■ GIVEN ENTRIES
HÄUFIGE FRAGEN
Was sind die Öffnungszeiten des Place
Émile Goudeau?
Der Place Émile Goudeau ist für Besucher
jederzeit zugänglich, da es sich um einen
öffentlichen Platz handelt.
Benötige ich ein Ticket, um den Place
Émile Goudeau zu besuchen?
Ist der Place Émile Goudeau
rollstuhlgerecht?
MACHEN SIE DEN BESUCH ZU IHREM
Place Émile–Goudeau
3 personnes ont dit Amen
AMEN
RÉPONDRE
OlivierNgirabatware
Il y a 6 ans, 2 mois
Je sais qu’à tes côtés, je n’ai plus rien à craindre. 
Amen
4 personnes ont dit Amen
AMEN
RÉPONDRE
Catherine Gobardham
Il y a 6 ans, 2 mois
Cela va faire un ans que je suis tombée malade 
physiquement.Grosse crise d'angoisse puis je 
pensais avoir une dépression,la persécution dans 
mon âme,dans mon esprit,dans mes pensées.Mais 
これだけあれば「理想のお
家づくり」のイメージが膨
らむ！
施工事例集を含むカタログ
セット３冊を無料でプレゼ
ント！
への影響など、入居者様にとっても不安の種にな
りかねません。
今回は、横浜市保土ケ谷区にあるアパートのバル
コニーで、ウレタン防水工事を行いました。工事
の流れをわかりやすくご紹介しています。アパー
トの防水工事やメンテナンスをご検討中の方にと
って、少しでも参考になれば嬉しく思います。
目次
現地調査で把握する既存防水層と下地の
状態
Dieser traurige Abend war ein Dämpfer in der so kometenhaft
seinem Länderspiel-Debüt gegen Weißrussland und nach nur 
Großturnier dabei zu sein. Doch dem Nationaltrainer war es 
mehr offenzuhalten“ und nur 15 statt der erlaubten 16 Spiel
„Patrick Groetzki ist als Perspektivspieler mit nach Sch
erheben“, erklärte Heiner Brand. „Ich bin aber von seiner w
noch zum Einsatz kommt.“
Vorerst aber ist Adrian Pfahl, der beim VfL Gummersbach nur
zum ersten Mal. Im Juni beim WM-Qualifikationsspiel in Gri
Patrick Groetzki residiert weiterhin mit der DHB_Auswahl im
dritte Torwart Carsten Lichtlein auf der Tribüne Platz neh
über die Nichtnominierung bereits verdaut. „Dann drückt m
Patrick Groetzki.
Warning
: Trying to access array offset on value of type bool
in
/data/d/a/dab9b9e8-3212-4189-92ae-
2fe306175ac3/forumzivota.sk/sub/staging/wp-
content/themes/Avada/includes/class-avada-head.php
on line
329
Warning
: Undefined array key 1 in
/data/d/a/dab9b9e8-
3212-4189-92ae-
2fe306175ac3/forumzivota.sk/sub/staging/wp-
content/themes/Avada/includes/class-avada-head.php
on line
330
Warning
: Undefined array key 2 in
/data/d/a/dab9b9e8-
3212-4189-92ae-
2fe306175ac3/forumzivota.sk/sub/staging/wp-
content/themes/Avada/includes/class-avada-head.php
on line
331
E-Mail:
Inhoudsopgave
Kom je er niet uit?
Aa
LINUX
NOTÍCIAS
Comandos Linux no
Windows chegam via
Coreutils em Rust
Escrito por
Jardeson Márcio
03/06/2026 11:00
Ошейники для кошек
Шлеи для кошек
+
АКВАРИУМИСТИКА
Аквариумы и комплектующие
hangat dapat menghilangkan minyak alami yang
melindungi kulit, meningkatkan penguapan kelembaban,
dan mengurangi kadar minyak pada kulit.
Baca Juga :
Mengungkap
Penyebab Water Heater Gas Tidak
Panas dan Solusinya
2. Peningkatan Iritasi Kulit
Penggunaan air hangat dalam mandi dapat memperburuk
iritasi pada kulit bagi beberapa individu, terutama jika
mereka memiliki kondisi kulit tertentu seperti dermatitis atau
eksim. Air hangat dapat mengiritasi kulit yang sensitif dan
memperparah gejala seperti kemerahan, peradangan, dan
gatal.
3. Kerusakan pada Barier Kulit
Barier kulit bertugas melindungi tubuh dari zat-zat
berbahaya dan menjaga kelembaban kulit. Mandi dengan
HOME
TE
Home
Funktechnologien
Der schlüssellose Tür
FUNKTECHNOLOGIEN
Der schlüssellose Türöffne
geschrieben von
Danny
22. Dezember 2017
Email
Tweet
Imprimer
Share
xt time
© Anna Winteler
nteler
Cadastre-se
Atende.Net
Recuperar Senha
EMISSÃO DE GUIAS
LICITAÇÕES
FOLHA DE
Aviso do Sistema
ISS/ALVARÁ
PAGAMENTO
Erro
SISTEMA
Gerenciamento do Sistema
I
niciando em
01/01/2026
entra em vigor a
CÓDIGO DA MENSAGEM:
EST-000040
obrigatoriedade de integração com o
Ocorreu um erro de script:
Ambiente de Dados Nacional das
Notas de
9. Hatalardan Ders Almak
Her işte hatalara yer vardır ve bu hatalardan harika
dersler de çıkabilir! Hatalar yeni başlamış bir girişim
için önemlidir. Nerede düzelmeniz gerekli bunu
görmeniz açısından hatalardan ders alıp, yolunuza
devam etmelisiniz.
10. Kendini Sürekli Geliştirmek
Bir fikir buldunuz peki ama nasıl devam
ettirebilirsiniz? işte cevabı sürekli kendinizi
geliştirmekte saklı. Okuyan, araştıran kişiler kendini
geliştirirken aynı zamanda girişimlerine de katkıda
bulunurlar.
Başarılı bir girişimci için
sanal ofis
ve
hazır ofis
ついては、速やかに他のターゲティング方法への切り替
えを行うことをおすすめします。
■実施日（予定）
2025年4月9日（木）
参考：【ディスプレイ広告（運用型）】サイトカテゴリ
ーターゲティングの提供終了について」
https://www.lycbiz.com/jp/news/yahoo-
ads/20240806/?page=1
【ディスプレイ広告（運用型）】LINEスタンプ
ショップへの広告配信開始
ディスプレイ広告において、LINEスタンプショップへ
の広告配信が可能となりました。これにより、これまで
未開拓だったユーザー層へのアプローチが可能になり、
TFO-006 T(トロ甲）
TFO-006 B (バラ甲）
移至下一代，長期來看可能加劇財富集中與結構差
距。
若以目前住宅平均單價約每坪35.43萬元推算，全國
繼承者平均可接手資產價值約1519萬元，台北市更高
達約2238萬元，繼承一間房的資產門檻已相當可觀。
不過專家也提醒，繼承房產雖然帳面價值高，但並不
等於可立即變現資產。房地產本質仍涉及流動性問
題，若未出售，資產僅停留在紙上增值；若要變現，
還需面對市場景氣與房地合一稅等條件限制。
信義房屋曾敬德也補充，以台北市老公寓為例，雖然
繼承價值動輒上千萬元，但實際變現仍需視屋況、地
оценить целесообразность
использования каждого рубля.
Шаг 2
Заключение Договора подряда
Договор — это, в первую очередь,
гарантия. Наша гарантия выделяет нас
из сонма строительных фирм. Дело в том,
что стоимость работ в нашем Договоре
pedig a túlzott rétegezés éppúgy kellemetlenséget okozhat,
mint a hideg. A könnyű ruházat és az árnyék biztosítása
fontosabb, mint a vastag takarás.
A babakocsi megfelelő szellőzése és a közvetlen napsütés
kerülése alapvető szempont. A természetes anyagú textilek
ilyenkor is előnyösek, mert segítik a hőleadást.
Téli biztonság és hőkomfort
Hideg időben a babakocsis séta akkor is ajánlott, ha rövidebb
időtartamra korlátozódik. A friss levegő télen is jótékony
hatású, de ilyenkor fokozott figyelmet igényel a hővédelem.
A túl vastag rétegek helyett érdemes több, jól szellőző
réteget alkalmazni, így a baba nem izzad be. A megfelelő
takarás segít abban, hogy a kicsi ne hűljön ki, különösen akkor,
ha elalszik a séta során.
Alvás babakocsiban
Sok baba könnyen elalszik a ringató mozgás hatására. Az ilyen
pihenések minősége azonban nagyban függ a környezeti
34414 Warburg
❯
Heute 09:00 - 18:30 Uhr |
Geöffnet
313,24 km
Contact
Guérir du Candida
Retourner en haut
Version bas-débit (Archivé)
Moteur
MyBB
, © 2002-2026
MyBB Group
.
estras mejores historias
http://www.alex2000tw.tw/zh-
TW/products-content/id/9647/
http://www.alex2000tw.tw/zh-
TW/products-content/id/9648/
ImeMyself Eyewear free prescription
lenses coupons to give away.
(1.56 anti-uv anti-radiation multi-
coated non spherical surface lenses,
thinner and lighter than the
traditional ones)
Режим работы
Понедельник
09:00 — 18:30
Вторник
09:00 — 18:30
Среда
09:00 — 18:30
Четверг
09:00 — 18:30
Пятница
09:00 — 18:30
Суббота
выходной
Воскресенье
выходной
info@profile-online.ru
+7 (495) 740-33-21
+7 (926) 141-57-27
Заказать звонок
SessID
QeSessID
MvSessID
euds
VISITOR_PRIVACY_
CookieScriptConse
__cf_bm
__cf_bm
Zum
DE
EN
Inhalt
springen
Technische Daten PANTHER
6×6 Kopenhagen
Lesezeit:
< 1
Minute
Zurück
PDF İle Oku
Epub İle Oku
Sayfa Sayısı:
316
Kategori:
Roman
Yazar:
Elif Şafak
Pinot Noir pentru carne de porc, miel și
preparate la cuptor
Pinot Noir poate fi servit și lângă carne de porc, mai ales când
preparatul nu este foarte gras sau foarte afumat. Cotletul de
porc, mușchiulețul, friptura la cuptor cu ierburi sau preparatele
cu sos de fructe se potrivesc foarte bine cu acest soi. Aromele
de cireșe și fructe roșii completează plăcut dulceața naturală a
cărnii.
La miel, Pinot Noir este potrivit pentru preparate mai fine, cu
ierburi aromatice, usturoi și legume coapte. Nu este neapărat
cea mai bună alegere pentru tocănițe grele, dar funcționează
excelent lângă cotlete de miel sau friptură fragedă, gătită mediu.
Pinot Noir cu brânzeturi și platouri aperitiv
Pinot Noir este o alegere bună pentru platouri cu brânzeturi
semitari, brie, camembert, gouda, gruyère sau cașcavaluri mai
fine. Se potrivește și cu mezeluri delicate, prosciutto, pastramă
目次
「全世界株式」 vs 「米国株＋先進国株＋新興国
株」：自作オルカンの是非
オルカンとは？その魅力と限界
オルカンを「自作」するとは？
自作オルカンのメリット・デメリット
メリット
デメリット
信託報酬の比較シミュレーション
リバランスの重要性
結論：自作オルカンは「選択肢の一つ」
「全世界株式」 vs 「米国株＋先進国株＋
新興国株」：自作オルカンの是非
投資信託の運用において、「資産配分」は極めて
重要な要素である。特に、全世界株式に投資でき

■ WHAT YOU HAVE TO DO
Extract the lines from the start of the items up to and including the line with "Dieser traurige Abend", and reproduce them without any changes.

■ WRITTEN RESPONSE
HÄUFIGE FRAGEN
Was sind die Öffnungszeiten des Place
Émile Goudeau?
Der Place Émile Goudeau ist für Besucher
jederzeit zugänglich, da es sich um einen
öffentlichen Platz handelt.
Benötige ich ein Ticket, um den Place
Émile Goudeau zu besuchen?
Ist der Place Émile Goudeau
rollstuhlgerecht?
MACHEN SIE DEN BESUCH ZU IHREM
Place Émile–Goudeau
3 personnes ont dit Amen
AMEN
RÉPONDRE
OlivierNgirabatware
Il y a 6 ans, 2 mois
Je sais qu’à tes côtés, je n’ai plus rien à craindre. 
Amen
4 personnes ont dit Amen
AMEN
RÉPONDRE
Catherine Gobardham
Il y a 6 ans, 2 mois
Cela va faire un ans que je suis tombée malade 
physiquement.Grosse crise d'angoisse puis je 
pensais avoir une dépression,la persécution dans 
mon âme,dans mon esprit,dans mes pensées.Mais 
これだけあれば「理想のお
家づくり」のイメージが膨
らむ！
施工事例集を含むカタログ
セット３冊を無料でプレゼ
ント！
への影響など、入居者様にとっても不安の種にな
りかねません。
今回は、横浜市保土ケ谷区にあるアパートのバル
コニーで、ウレタン防水工事を行いました。工事
の流れをわかりやすくご紹介しています。アパー
トの防水工事やメンテナンスをご検討中の方にと
って、少しでも参考になれば嬉しく思います。
目次
現地調査で把握する既存防水層と下地の
状態
Dieser traurige Abend war ein Dämpfer in der so kometenhaft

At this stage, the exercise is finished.